Hypersensitivity Case Study Essay
Hypersensitivity Case Study
*Poison Ivy- The body’s immune system is normally in the business of protecting us from bacteria, viruses, and other foreign invaders that can make us sick. But when urushiol from the poison ivy plant touches the skin, it instigates an immune response, called dermatitis, to what would otherwise be a harmless substance. Hay fever is another example of this type of response; in the case of hay fever, the immune system overreacts to pollen, or another plant-produced substance. Here’s how the poison ivy response occurs. Urushiol makes its way down through the skin, where it is metabolized, or broken down. Immune cells called T lymphocytes (or T-cells) recognize the urushiol derivatives as a foreign substance, or antigen. They send out inflammatory signals called cytokines, which bring in white blood cells.
Under orders from the cytokines, these white blood cells turn into macrophages. The macrophages eat foreign substances, but in doing so they also damage normal tissue, resulting in the skin inflammation that occurs with poison ivy. The allergic reaction to poison ivy is known as delayed hypersensitivity. Unlike immediate hypersensitivity, which causes an allergic reaction within minutes of exposure to an antigen, delayed hypersensitivity reactions don’t emerge for several hours or even days after the exposure. Most people don’t have a reaction the first time they touch poison ivy, but develop an allergic reaction after repeated exposure. Everyone has a different sensitivity, and therefore a slightly different reaction, to poison ivy. Sensitivity usually decreases with age and with repeat exposures to the plant.
*Transfusing a person of Type A Blood with Type B Blood- ABO blood type system The ABO system consists of A, B, AB, and O blood types. People with type A have antibodies in the blood against type B. People with type B have antibodies in the blood against type A. People with AB have no anti-A or anti-B antibodies. People with type O have both anti-A and anti-B antibodies. People with type AB blood are called universal recipients, because they can receive any of the ABO types. People with type O blood are called universal donors, because their blood can be given to people with any of the ABO types. Mismatches with the ABO and Rh blood types are responsible for the most serious, sometimes life-threatening, transfusion reactions.
So unless the person is RH- there usually isn’t that big of a reaction when An Type A is given Type B blood. These reactions may be mild or severe. Most mild reactions are not life-threatening when treated quickly. Even mild reactions, though, can be frightening. Severe transfusion reactions can be life-threatening, but this is very rare. Mild allergic reactions may involve itching, hives, wheezing, and fever. Severe reactions may cause anaphylactic shock.

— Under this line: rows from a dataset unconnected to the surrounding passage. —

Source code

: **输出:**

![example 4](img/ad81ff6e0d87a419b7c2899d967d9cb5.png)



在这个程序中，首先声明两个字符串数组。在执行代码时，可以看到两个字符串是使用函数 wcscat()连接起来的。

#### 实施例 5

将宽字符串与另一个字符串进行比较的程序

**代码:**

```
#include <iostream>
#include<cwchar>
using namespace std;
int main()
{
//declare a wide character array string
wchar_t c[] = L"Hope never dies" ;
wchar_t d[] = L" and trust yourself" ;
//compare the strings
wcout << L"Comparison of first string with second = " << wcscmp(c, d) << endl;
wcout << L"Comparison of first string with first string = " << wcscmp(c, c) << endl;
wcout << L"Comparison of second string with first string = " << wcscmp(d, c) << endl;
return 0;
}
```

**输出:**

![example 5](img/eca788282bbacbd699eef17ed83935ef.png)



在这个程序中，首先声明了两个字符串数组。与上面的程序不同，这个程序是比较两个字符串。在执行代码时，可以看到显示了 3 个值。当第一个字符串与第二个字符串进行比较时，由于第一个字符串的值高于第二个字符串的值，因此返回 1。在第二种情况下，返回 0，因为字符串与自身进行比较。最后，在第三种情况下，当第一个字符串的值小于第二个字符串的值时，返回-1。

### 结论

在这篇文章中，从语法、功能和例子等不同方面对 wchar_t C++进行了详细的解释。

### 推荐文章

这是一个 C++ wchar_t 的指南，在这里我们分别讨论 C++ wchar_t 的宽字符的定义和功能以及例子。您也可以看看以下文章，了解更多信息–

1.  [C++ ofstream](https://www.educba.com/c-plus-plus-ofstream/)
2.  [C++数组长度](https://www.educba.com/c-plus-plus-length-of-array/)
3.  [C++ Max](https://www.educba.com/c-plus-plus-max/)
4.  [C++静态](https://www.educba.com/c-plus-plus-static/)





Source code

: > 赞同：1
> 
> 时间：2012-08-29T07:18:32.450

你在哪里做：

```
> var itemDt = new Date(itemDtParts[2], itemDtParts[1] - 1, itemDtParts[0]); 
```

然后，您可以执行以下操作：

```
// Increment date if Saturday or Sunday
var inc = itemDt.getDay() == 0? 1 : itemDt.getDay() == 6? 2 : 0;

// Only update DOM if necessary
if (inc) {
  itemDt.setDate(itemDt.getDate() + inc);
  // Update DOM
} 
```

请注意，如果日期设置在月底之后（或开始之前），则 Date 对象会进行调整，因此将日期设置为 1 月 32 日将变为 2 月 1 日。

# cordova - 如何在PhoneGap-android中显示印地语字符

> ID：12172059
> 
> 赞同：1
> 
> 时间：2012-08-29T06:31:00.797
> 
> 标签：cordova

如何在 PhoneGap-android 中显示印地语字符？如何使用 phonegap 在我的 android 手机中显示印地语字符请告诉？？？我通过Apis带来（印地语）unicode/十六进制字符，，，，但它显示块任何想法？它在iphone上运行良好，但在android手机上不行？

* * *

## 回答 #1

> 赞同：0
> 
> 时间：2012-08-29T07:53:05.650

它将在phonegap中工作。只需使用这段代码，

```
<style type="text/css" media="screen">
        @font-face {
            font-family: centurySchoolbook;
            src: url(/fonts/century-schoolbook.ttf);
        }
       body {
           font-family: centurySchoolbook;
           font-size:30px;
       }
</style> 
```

Exposure to a field of Ragweed- Ragweed allergy, similar to other pollen allergies, may include symptoms of allergic rhinitis, allergic conjunctivitis and allergic asthma. Symptoms caused by ragweed pollen allergy would be expected to start during August and September and last until October or November, depending on the climate. So stay out of a field of Ragweed during those times a year if you experience allergy or hypersensitivity around ragweed.
*Unsuccessful Kidney Transplant- Transplant rejection is when transplanted tissue is rejected by the recipient’s immune system, which destroys the transplanted tissue. Transplant rejection can be lessened by determining the molecular similitude between donor and recipient and by use of immunosuppressant drugs after transplant. Hyper-acute rejection occurs a few minutes after the transplant when the antigens are completely unmatched. The tissue must be removed right away so the recipient does not die. This type of rejection is seen when a recipient is given the wrong type of blood. For example, a person given type A blood when he or she is type B.